→ TASK TO COMPLETE
Please set out each line below exactly as it stands, without the images.

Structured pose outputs
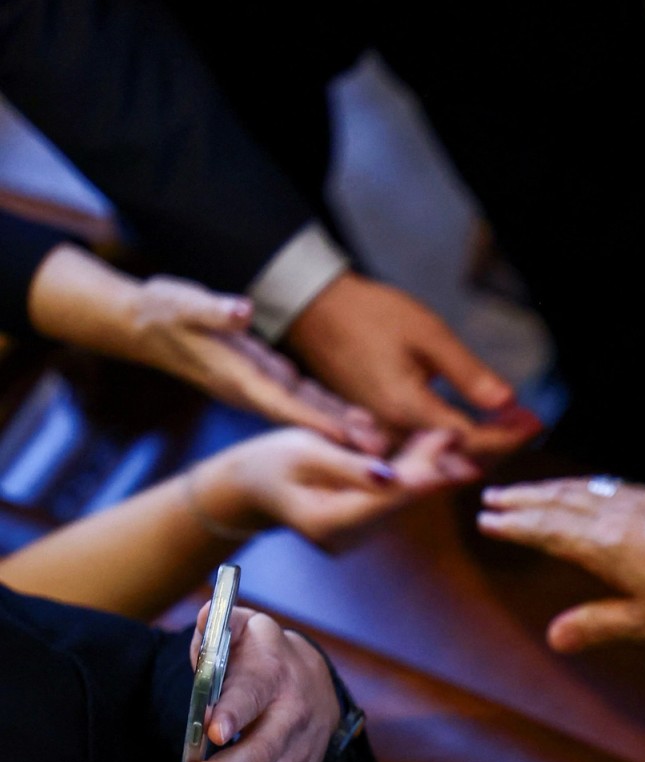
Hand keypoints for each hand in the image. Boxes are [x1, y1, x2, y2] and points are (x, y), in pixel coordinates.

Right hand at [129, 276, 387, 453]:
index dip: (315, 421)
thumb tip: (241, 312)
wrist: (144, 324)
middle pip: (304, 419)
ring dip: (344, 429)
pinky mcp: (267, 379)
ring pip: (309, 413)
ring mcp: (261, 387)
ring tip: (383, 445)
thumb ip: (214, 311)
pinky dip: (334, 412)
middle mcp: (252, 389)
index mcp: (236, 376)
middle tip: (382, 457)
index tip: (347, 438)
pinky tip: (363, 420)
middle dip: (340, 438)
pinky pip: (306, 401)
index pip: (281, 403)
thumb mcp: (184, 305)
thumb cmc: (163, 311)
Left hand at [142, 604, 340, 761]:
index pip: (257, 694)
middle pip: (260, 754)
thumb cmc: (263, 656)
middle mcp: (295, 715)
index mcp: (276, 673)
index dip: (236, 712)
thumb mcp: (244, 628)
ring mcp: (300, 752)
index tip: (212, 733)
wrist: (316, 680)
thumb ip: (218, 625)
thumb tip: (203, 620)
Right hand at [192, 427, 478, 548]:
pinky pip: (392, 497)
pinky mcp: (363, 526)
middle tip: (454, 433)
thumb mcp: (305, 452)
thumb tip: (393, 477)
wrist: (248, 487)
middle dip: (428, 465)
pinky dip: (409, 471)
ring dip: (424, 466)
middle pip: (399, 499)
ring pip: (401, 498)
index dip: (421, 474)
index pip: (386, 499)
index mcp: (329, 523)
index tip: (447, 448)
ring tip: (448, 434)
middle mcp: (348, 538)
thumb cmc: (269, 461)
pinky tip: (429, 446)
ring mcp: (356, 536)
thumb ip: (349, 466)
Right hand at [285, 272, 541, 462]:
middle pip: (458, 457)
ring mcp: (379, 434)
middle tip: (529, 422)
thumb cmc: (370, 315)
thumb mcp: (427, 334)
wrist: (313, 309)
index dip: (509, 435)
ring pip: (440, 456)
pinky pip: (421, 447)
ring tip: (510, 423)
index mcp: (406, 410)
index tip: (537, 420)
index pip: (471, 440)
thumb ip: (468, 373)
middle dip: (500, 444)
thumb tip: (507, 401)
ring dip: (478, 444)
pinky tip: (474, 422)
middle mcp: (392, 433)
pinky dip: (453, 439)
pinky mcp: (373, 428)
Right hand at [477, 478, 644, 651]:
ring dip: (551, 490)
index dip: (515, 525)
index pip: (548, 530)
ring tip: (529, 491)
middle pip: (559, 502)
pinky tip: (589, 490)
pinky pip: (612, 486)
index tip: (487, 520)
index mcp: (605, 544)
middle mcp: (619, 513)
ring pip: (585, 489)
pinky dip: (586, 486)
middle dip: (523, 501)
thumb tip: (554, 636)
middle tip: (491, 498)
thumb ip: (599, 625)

→ EXERCISE OUTPUT
Hand keypoints for each hand in the image. Boxes are [x1, y1, x2, y2] and points are (x, y), in pixel coordinates.

Right hand at [129, 276, 387, 453]:
index dip: (315, 421)
thumb tip: (241, 312)
wrist: (144, 324)
middle pip: (304, 419)
ring dip: (344, 429)
pinky mcp: (267, 379)
ring pip: (309, 413)
ring mcp: (261, 387)
ring tip: (383, 445)
thumb ip: (214, 311)
pinky dip: (334, 412)
middle mcp: (252, 389)
index mcp: (236, 376)
middle tip: (382, 457)
index tip: (347, 438)
pinky tip: (363, 420)
middle dip: (340, 438)
pinky pip: (306, 401)
index pip: (281, 403)
thumb mcp: (184, 305)
thumb cmc: (163, 311)
Left hand at [142, 604, 340, 761]:
index pip: (257, 694)
middle pip: (260, 754)
thumb cmc: (263, 656)
middle mcp: (295, 715)
index mcp: (276, 673)
index dip: (236, 712)
thumb mcp: (244, 628)
ring mcp: (300, 752)
index tip: (212, 733)
wrist: (316, 680)
thumb ip: (218, 625)
thumb tip: (203, 620)
Right hand at [192, 427, 478, 548]:
pinky pip: (392, 497)
pinky mcp: (363, 526)
middle tip: (454, 433)
thumb mcp: (305, 452)
thumb tip: (393, 477)
wrist: (248, 487)
middle dip: (428, 465)
pinky dip: (409, 471)
ring dip: (424, 466)
middle pip: (399, 499)
ring pip: (401, 498)
index dip: (421, 474)
index pip: (386, 499)
index mcp: (329, 523)
index tip: (447, 448)
ring tip: (448, 434)
middle mcp: (348, 538)
thumb cmc: (269, 461)
pinky tip: (429, 446)
ring mcp: (356, 536)
thumb ip: (349, 466)
Right hand at [285, 272, 541, 462]:
middle pip: (458, 457)
ring mcp: (379, 434)
middle tip: (529, 422)
thumb cmc: (370, 315)
thumb mcp: (427, 334)
wrist: (313, 309)
index dip: (509, 435)
ring pip: (440, 456)
pinky pip: (421, 447)
ring tip: (510, 423)
index mcp: (406, 410)
index tip: (537, 420)
index pip: (471, 440)
thumb ip: (468, 373)
middle dip: (500, 444)
thumb tip: (507, 401)
ring dip: (478, 444)
pinky tip: (474, 422)
middle mcp: (392, 433)
pinky dip: (453, 439)
pinky mcp: (373, 428)
Right hand at [477, 478, 644, 651]:
ring dip: (551, 490)
index dip: (515, 525)
index pip: (548, 530)
ring tip: (529, 491)
middle pip: (559, 502)
pinky tip: (589, 490)
pinky pip: (612, 486)
index tip: (487, 520)
index mcp: (605, 544)
middle mcp: (619, 513)
ring pip: (585, 489)
pinky dip: (586, 486)
middle dip: (523, 501)
thumb tip: (554, 636)
middle tip: (491, 498)
thumb ip: (599, 625)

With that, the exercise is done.